The researchers Arthur Ashkin and Gérard Mourou and Donna Strickland were announced today as this year's winners of the Nobel Prize for Physics. Their achievements in the field of laser physics was groundbreaking and worthy of the Nobel Prize Committee's appreciation.
The discovery of optical tweezers and the application of this tool in biological systems is the field Arthur Ashkin made a great leap forward. This allows to control and manipulate small organisms. Generating ultra-short optical pulses of high intensity is the field Gérard Mourou and Donna Strickland emerged. This has application possibilities in analysis, eye surgery and other fields were short laser pulses are vital.
The very first paper describing the principle for an infrared or optical maser arrived to Physical Review almost exactly 60 years ago and was authored by Arthur L. Schawlow and Charles H. Townes, then at the Bell Telephone Laboratories in New Jersey. It represented an extension of the maser technique to the infrared and optical regions. This paper provided the blueprint for how to construct an optical maser, and it was Theodor H. Maiman who in 1960 was the first to demonstrate coherent stimulated optical emission. The optical maser became known to a broader audience interested in popular science when Schawlow published an article in Scientific American in 1961.
The name “optical maser” was initially used in technical literature, and also in Schawlow’s popular science article. However, “optical maser” had already been replaced by “laser” (light amplification by stimulated emission of radiation) when the Royal Swedish Academy of Sciences awarded the 1964 Nobel Prize in Physics to Townes, Nicolay G. Basov and Aleksandr M. Prokhorov “for fundamental work in the field of quantum electronics, which has led to the construction of oscillators and amplifiers based on the laser-maser principle”.

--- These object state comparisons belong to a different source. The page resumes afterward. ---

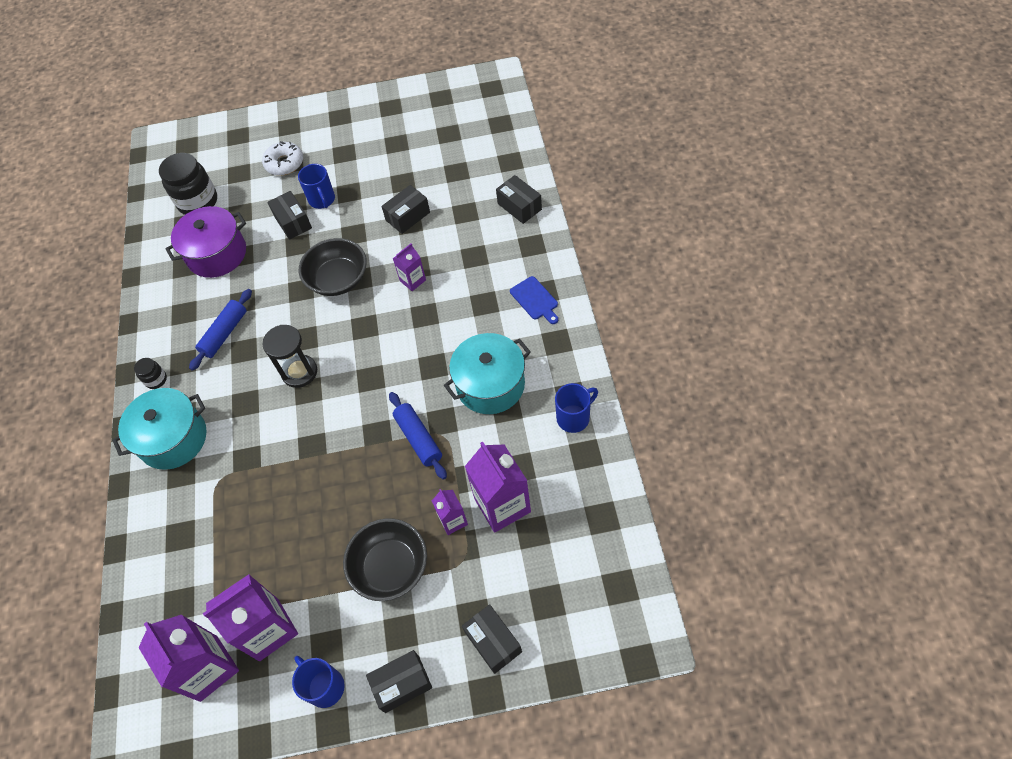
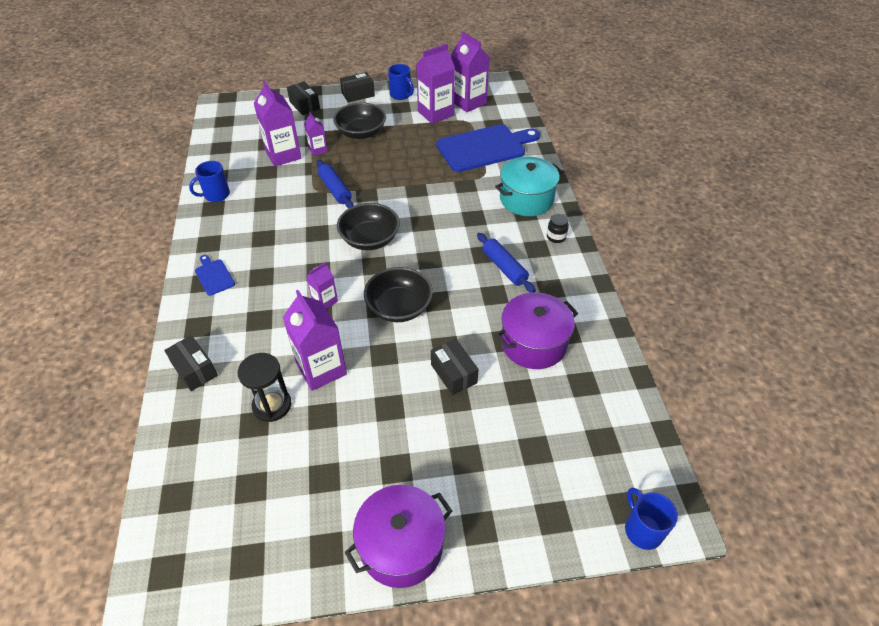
camera: 175 degrees right, 10 degrees down
(198, 202) = (576, 411): black jar -> none
(205, 542) = (484, 148): none -> blue cutting board
(224, 333) = (504, 268): blue rolling pin -> blue rolling pin turned 60 degrees counterclockwise
(284, 163) = (475, 459): white donut -> none
(299, 372) = (430, 235): black hourglass -> black hourglass (272, 405)
(322, 200) = (421, 399): blue mug -> blue mug (642, 529)
(341, 113) = (401, 546): none -> purple pot
(370, 360) = (370, 239): none -> black bowl
(408, 216) = (321, 369): black box -> purple carton
(490, 385) = (273, 218): turquoise pot -> none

The field of laser physics and its applications grew rapidly after the first discoveries. Laser light has unique properties such as coherence, directionality, monochromaticity and intensity, which are very useful properties both in science and in everyday life. Clearly, in the early years of the laser, the principal driver was the desire to have a device that would generate light waves of the same purity as radio waves. The first lasers were operated in short bursts, but there was a need for continuous operation. The development of continuous-wave, frequency-sharp lasers was a prerequisite for high-resolution laser spectroscopy, which has generated several Nobel Prizes in Physics.
Another important development in laser physics was the production of short pulses of light, thanks in particular to the inventions of laser Q-switching and mode locking, which made it possible to produce a repetitive train of intense, short laser pulses. Together with the development of dye lasers, this set off a new direction towards shorter and shorter optical pulses. The access to short optical pulses, with durations matching the time-scale for atomic motion in molecules, led to new research fields in chemistry, and the possibility to study, in real time, transition states in chemical reactions. These breakthroughs were recognized by the Nobel Prize in Chemistry in 1999 to Ahmed Zewail.
This year’s Nobel Prize in Physics recognizes two inventions in laser physics that have opened new frontiers and generated important applications beneficial to the general public. One of them uses continuous, monochromatic lasers, whereas the other one concerns pulsed lasers.